In January 2020, the Supreme Court of India just stopped short of declaring access to the internet a fundamental right. The court was hearing a petition for restoration of internet services in Jammu and Kashmir, an erstwhile state under communication restrictions since its limited-autonomy was revoked in August 2019. 

In the ruling, the bench stated: “the freedom of speech and expression through the medium of the internet is an integral part of Art 19 …” One of the country’s states, Kerala, declared the internet as a basic human right in 2017. 

Ironically, as the country marked 26 January, when the world’s largest constitution was implemented in free India in 1950, the Kashmir administration barred access to the already restricted mobile internet services across the valley. This isn’t the first internet shutdown in Kashmir and surely won’t be the last. Since 2012, there have been more than 250 incidents when the government snapped internet services in regions of J-K — the longest was a ban of 213 days after the August 2019 clampdown.

The internet shutdowns have become banaler over time. With almost every other gunfight in Kashmir, a region where twelve anti-insurgency operations are initiated daily, the authorities snapped mobile internet services. 

Deplatforming Kashmiris

Every time the administration snaps fingers, it effectively pushes 6.6 million users in J-K off the online platforms. In the age of information, more than 6.6 million thoughts, ideas, and views, or general banter from a region without an elected representative are deplatformed from the internet, a medium to exercise rights under Article 19 of the constitution.
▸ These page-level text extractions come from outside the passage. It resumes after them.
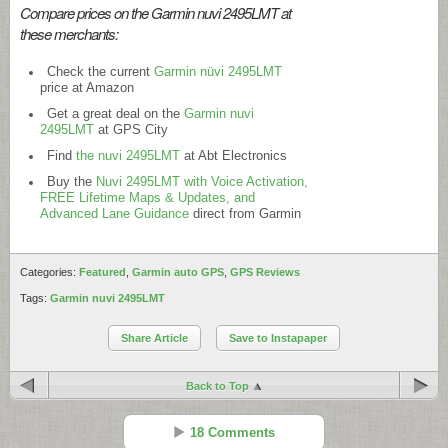
Compare prices on the Garmin nuvi 2495LMT at
these merchants:
Check the current
Garmin nüvi 2495LMT
price at Amazon
Get a great deal on the
Garmin nuvi
2495LMT
at GPS City
Find
the nuvi 2495LMT
at Abt Electronics
Buy the
Nuvi 2495LMT with Voice Activation,
FREE Lifetime Maps & Updates, and
Advanced Lane Guidance
direct from Garmin
Categories:
Featured
,
Garmin auto GPS
,
GPS Reviews
Tags:
Garmin nuvi 2495LMT
Share Article
Save to Instapaper
Back to Top
18 Comments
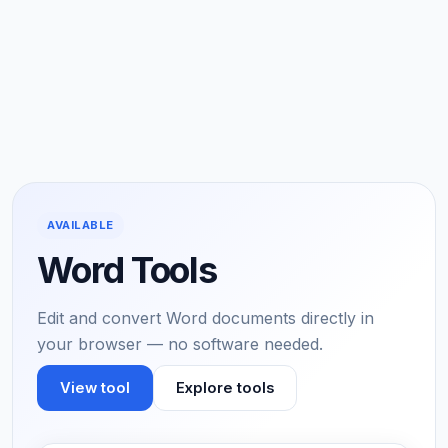
AVAILABLE
Word Tools
Edit and convert Word documents directly in
your browser — no software needed.
View tool
Explore tools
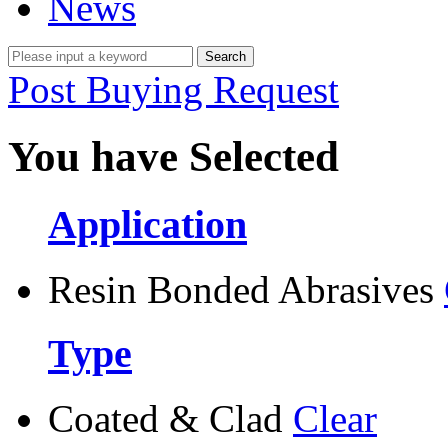
News
Post Buying Request
You have Selected
Application
Resin Bonded Abrasives
Type
Coated & Clad
Clear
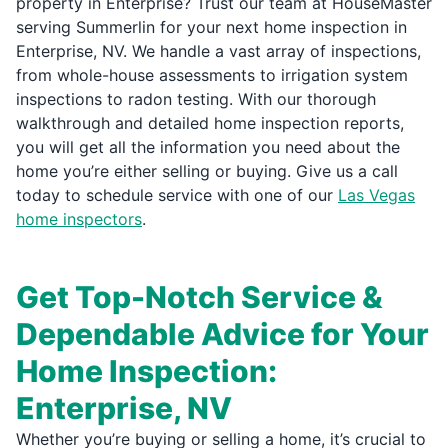
property in Enterprise? Trust our team at HouseMaster
serving Summerlin for your next home inspection in
Enterprise, NV. We handle a vast array of inspections,
from whole-house assessments to irrigation system
inspections to radon testing. With our thorough
walkthrough and detailed home inspection reports,
you will get all the information you need about the
home you’re either selling or buying. Give us a call
today to schedule service with one of our
Las Vegas
home inspectors
.
Get Top-Notch Service &
Dependable Advice for Your
Home Inspection:
Enterprise, NV
Whether you’re buying or selling a home, it’s crucial to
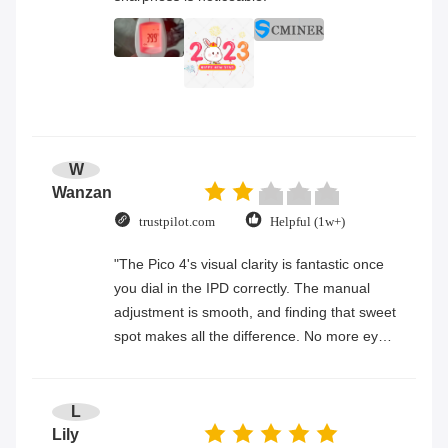
W
Wanzan
trustpilot.com
Helpful (1w+)
"The Pico 4's visual clarity is fantastic once
you dial in the IPD correctly. The manual
adjustment is smooth, and finding that sweet
spot makes all the difference. No more eye
strain during long sessions. Highly
recommend taking the time to set it up
properly!""The Pico 4's visual clarity is
L
fantastic once you dial in the IPD correctly.
Lily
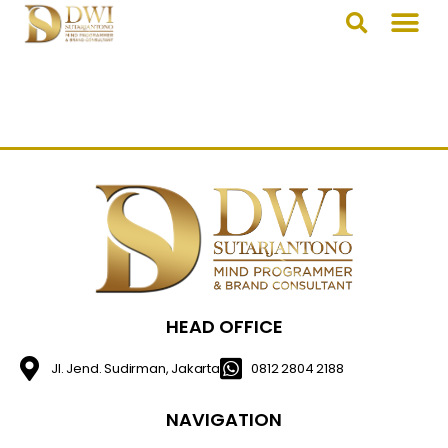
HEAD OFFICE
Jl. Jend. Sudirman, Jakarta
0812 2804 2188
NAVIGATION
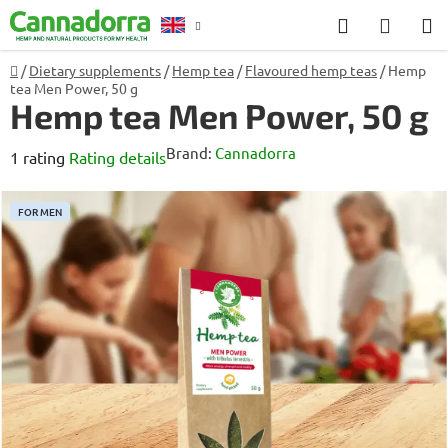
Skip
Search
SHOP
to
CART
content
Home
/
Dietary supplements
/
Hemp tea
/
Flavoured hemp teas
/
Hemp
Counselling
tea Men Power, 50 g
Hemp tea Men Power, 50 g
Brand:
Cannadorra
The
1 rating
Rating details
average
product
FOR MEN
rating
is
5,0
out
of
5
stars.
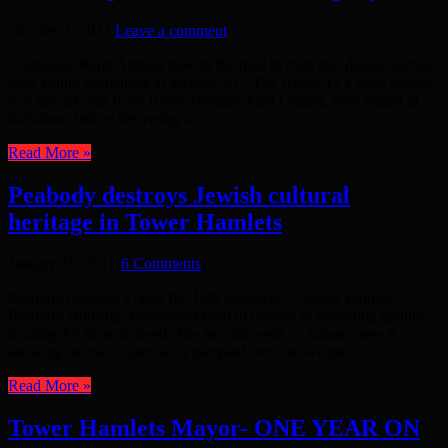
October 2, 2012
Leave a comment
Councillor Rajib Ahmed took to the field to train and discuss tactics
with young footballers at Stepney FC. The Under 12’s were treated
to a special visit from Tower Hamlets First Citizen, who joined in a
kickabout before delivering a ...
Read More »
Peabody destroys Jewish cultural
heritage in Tower Hamlets
January 19, 2012
6 Comments
Peabody commits Friday the 13th massacre. Cultural vandals!
Peabody Housing Association used to believe in providing quality
housing for those in need. The second week in January saw it
showing its true colours as it trampled over the wishes of ...
Read More »
Tower Hamlets Mayor- ONE YEAR ON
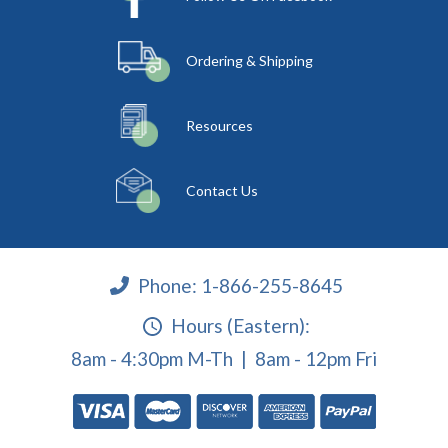
Ordering & Shipping
Resources
Contact Us
Phone:
1-866-255-8645
Hours (Eastern):
8am - 4:30pm M-Th | 8am - 12pm Fri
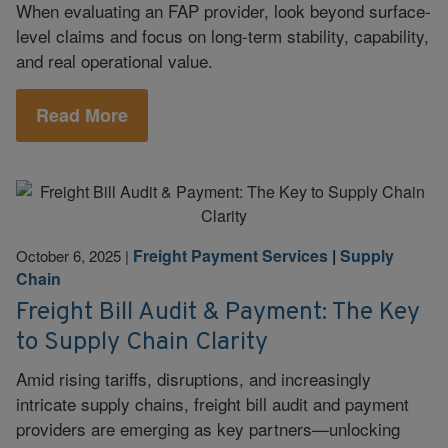
When evaluating an FAP provider, look beyond surface-
level claims and focus on long-term stability, capability,
and real operational value.
Read More
Freight Payment Services
|
Supply
October 6, 2025
|
Chain
Freight Bill Audit & Payment: The Key
to Supply Chain Clarity
Amid rising tariffs, disruptions, and increasingly
intricate supply chains, freight bill audit and payment
providers are emerging as key partners—unlocking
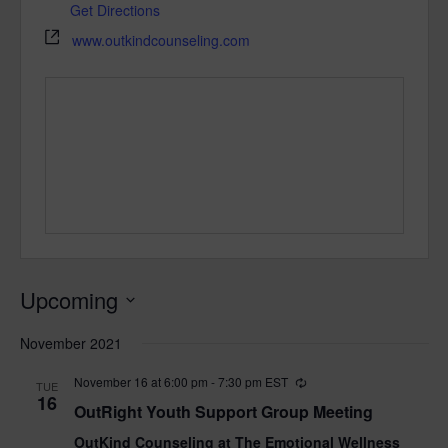
Get Directions
www.outkindcounseling.com
Upcoming
Select
November 2021
date.
November 16 at 6:00 pm
-
7:30 pm
EST
TUE
16
OutRight Youth Support Group Meeting
OutKind Counseling at The Emotional Wellness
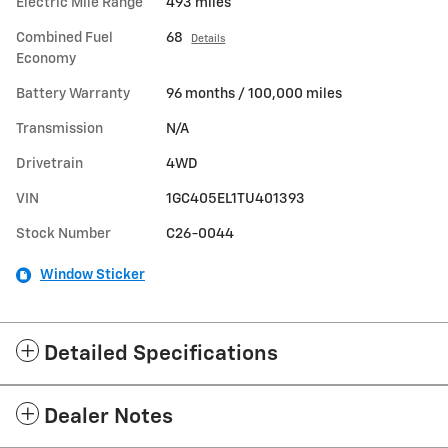
Electric Mile Range
493 miles
Combined Fuel
68
Details
Economy
Battery Warranty
96 months / 100,000 miles
Transmission
N/A
Drivetrain
4WD
VIN
1GC405EL1TU401393
Stock Number
C26-0044
Window Sticker
Detailed Specifications
Dealer Notes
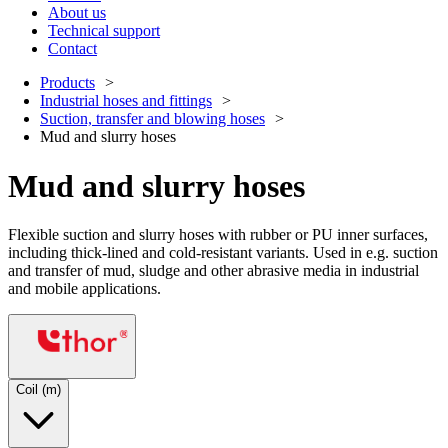
About us
Technical support
Contact
Products
Industrial hoses and fittings
Suction, transfer and blowing hoses
Mud and slurry hoses
Mud and slurry hoses
Flexible suction and slurry hoses with rubber or PU inner surfaces,
including thick-lined and cold-resistant variants. Used in e.g. suction
and transfer of mud, sludge and other abrasive media in industrial
and mobile applications.
Coil (m)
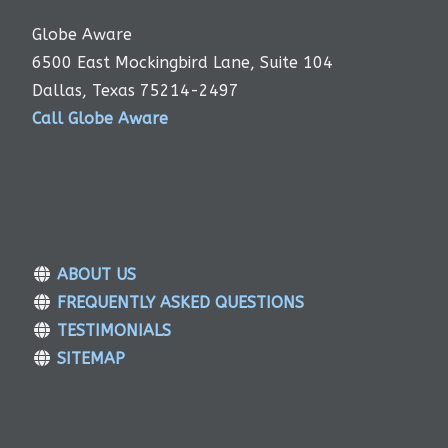
Globe Aware
6500 East Mockingbird Lane, Suite 104
Dallas, Texas 75214-2497
Call Globe Aware
ABOUT US
FREQUENTLY ASKED QUESTIONS
TESTIMONIALS
SITEMAP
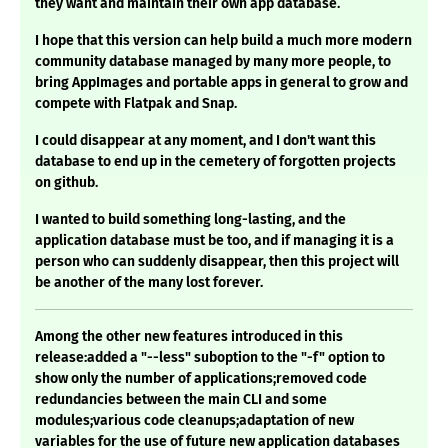
they want and maintain their own app database.
I hope that this version can help build a much more modern
community database managed by many more people, to
bring AppImages and portable apps in general to grow and
compete with Flatpak and Snap.
I could disappear at any moment, and I don't want this
database to end up in the cemetery of forgotten projects
on github.
I wanted to build something long-lasting, and the
application database must be too, and if managing it is a
person who can suddenly disappear, then this project will
be another of the many lost forever.
Among the other new features introduced in this
release:added a "--less" suboption to the "-f" option to
show only the number of applications;removed code
redundancies between the main CLI and some
modules;various code cleanups;adaptation of new
variables for the use of future new application databases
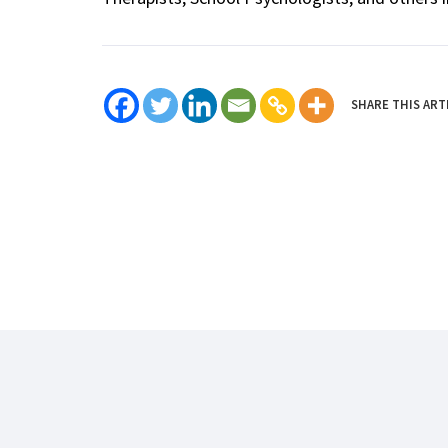
SHARE THIS ART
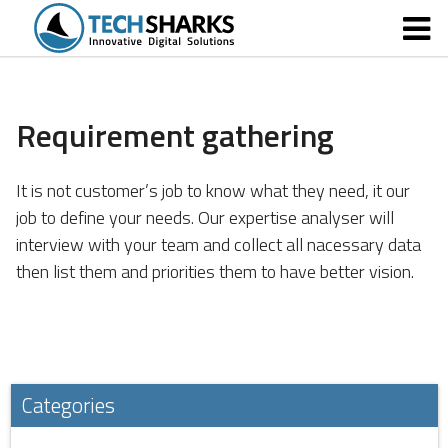
Requirement gathering
It is not customer’s job to know what they need
, it our
job to define your needs. Our expertise analyser will
interview with your team and collect all nacessary data
then list them and priorities them to have better vision.
Categories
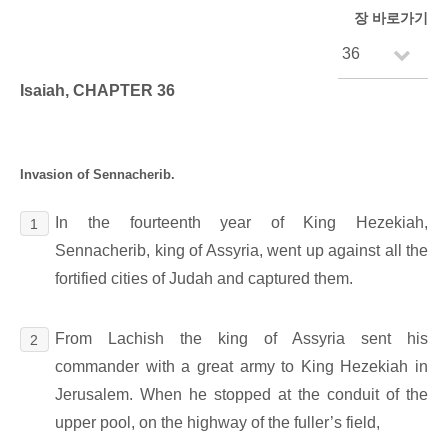
장 바로가기
Isaiah, CHAPTER 36
Invasion of Sennacherib.
In the fourteenth year of King Hezekiah,
1
Sennacherib, king of Assyria, went up against all the
fortified cities of Judah and captured them.
From Lachish the king of Assyria sent his
2
commander with a great army to King Hezekiah in
Jerusalem. When he stopped at the conduit of the
upper pool, on the highway of the fuller’s field,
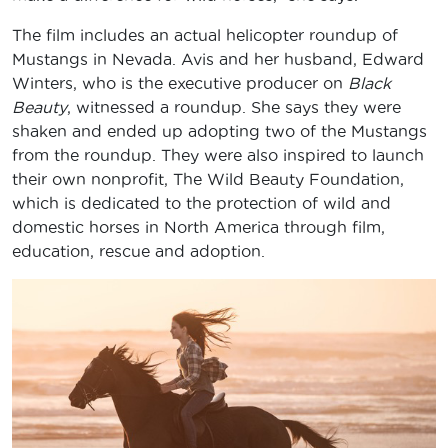
The film includes an actual helicopter roundup of
Mustangs in Nevada. Avis and her husband, Edward
Winters, who is the executive producer on
Black
Beauty
, witnessed a roundup. She says they were
shaken and ended up adopting two of the Mustangs
from the roundup. They were also inspired to launch
their own nonprofit, The Wild Beauty Foundation,
which is dedicated to the protection of wild and
domestic horses in North America through film,
education, rescue and adoption.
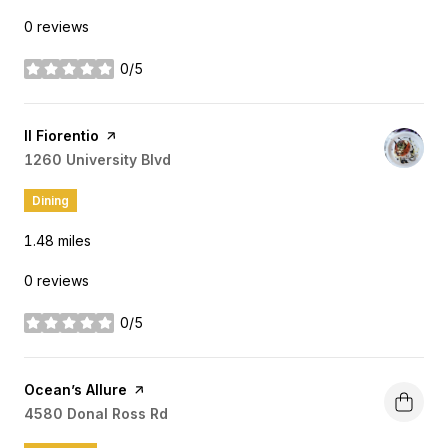
0 reviews
0/5
stars
Visit the
Il Fiorentio
page on Yelp
Search
1260 University Blvd
on Google Maps
Dining
1.48
miles
0 reviews
0/5
stars
Visit the
Ocean’s Allure
page on Yelp
Search
4580 Donal Ross Rd
on Google Maps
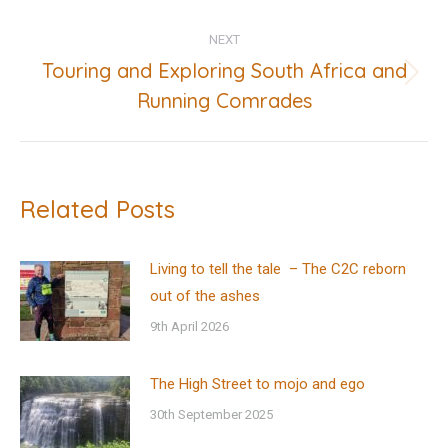
NEXT
Touring and Exploring South Africa and
Next
Running Comrades
post:
Related Posts
Living to tell the tale – The C2C reborn
out of the ashes
9th April 2026
The High Street to mojo and ego
30th September 2025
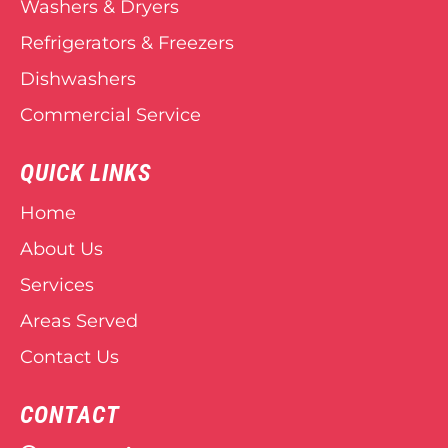
Washers & Dryers
Refrigerators & Freezers
Dishwashers
Commercial Service
QUICK LINKS
Home
About Us
Services
Areas Served
Contact Us
CONTACT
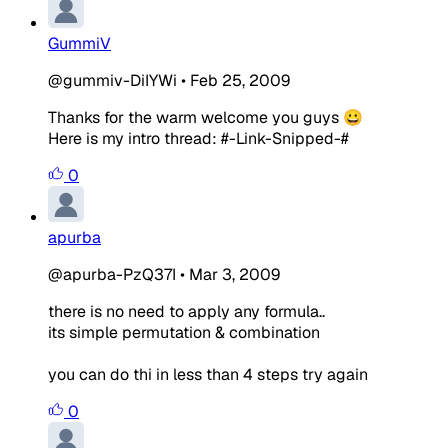
GummiV
@gummiv-DiIYWi
•
Feb 25, 2009
Thanks for the warm welcome you guys 😀
Here is my intro thread: #-Link-Snipped-#
0
apurba
@apurba-PzQ37I
•
Mar 3, 2009
there is no need to apply any formula..
its simple permutation & combination
you can do thi in less than 4 steps try again
0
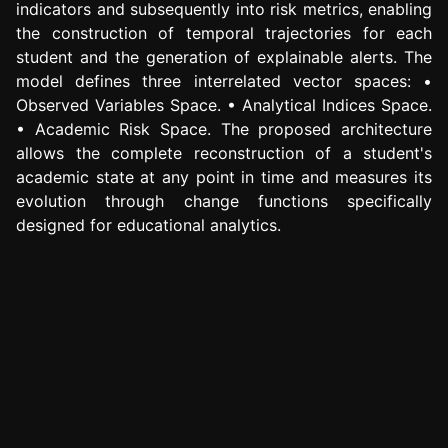
indicators and subsequently into risk metrics, enabling
the construction of temporal trajectories for each
student and the generation of explainable alerts. The
model defines three interrelated vector spaces: •
Observed Variables Space. • Analytical Indices Space.
• Academic Risk Space. The proposed architecture
allows the complete reconstruction of a student's
academic state at any point in time and measures its
evolution through change functions specifically
designed for educational analytics.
Deplatforming recently came in vogue after the Big Tech locked out Donald Trump, then sitting president of the US, from his social media accounts following his inflammatory remarks that led to mob violence at the Capitol. 

While social media giants were widely applauded for their decision to keep an influential voice away from his millions of followers, the whispers argued how this case study showcases the immense power of censorship in the hands of private corporations can lead to a free speech crisis otherwise.

Unlike the private decisions, the government’s moves to deplatform millions of people of a community — a specific identity — changes the nature of the free internet as popularly perceived in a democracy. 

After the August clampdown coupled with thousands of detentions, many of them slapped with the draconian Public Safety Act (PSA), social media space was seemingly the last resort for Kashmiris to voice their opinions and express ideas contrary to the government’s policies and fast-changing laws. 

These avenues were systematically criminalised with time as social media users were booked under the anti-terror laws and summoned by the police. The police also went on an arrest spree against the VPN users in Kashmir, who were using the tech to circumvent the communication blockades, before restricted mobile internet was restored in the region in January 2020.

In 2012, a United Nations report said that disconnecting people from the internet is a human rights violation and against international law. The report called on the countries to maintain internet services, “even during the political unrest”. 

The Centre’s sale of ‘normalcy in Kashmir’ is for the mainland; their actions and rhetoric strictly adhere to their Hindu vote bank. In doing this, New Delhi effectively silences any opinion that dares to contradict and further deepens the trust deficit in federally-governed Kashmir.

New Delhi’s Cancel Culture is deteriorating principles of democracy in Kashmir. As the space to express dissent is barricaded, the Centre risks burning the severed bridge with the valley.